RECORDS SHOWN |

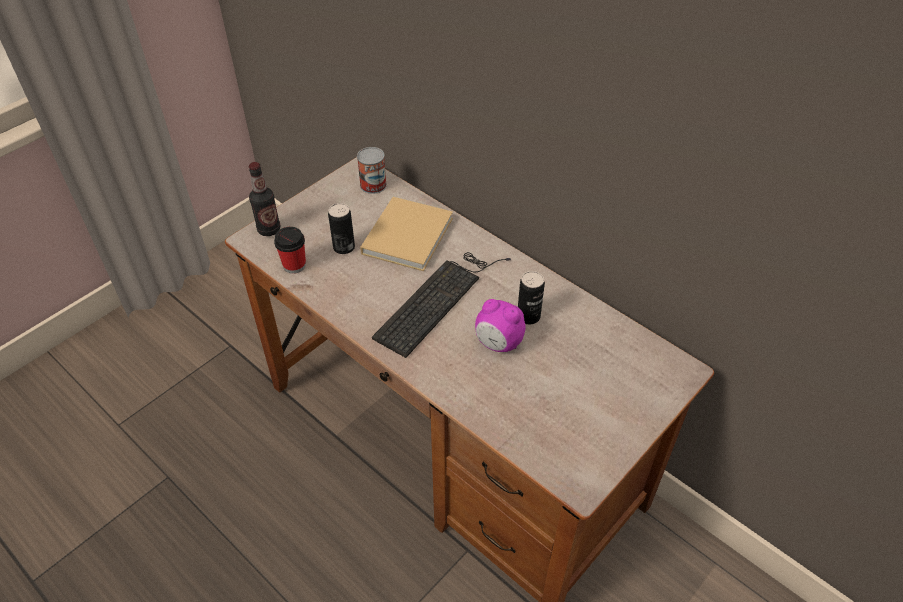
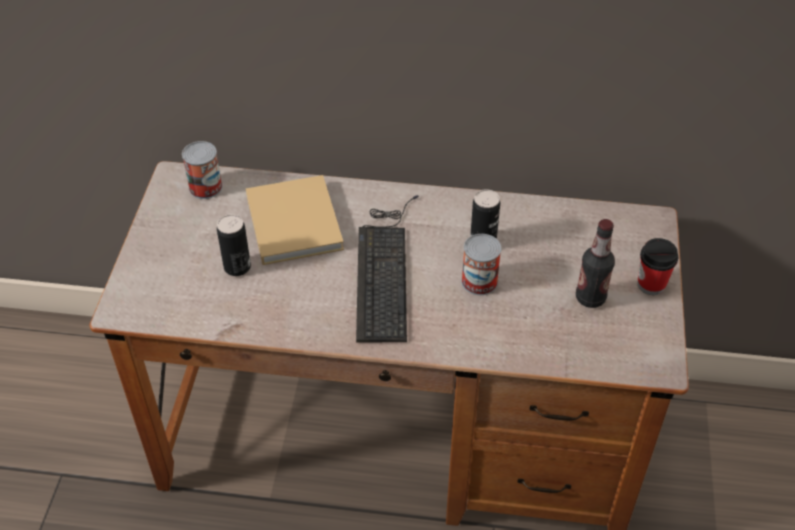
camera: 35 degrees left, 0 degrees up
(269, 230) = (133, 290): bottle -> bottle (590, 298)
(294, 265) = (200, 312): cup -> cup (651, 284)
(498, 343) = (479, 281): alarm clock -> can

---

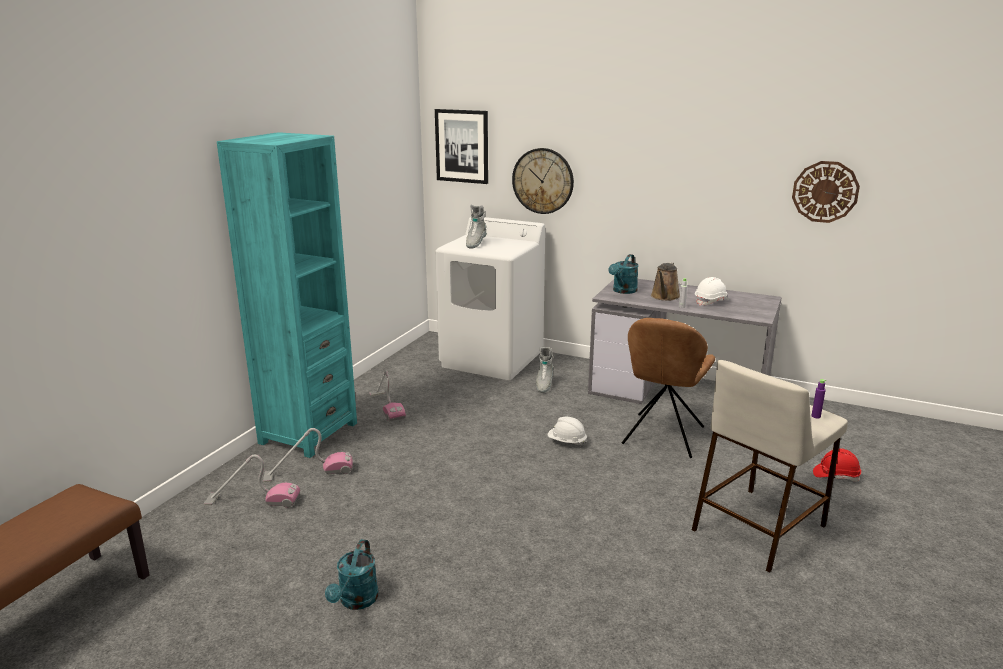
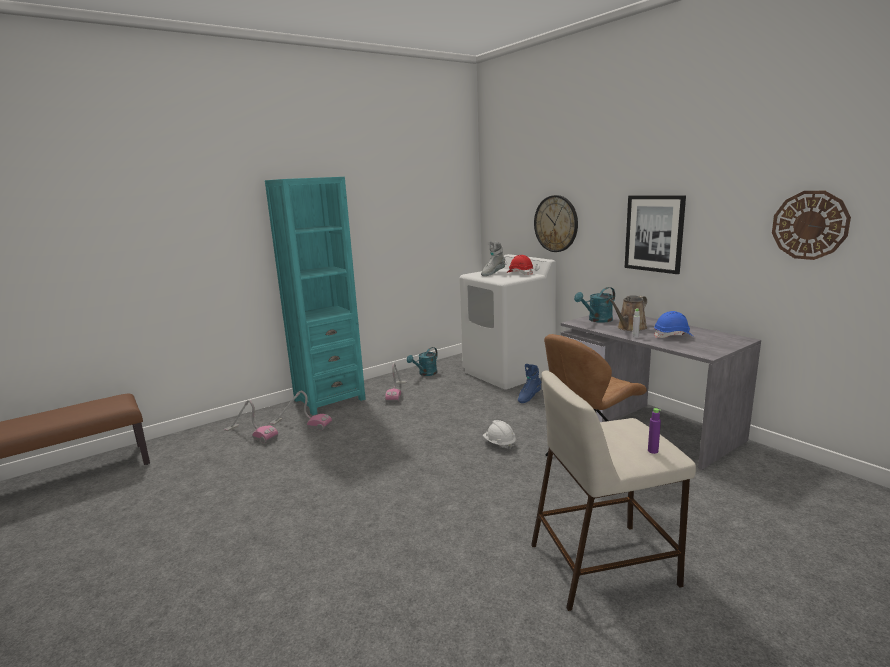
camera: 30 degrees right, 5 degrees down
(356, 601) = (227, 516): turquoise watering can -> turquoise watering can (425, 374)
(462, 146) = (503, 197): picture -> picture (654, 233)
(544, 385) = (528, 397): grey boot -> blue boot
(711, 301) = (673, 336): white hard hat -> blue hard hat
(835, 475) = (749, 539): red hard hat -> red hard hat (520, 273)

WORK ORDER |
In the records shown above, how many lines include the word "degrees"? Answer with the number only.

EXERCISE ANSWER |
2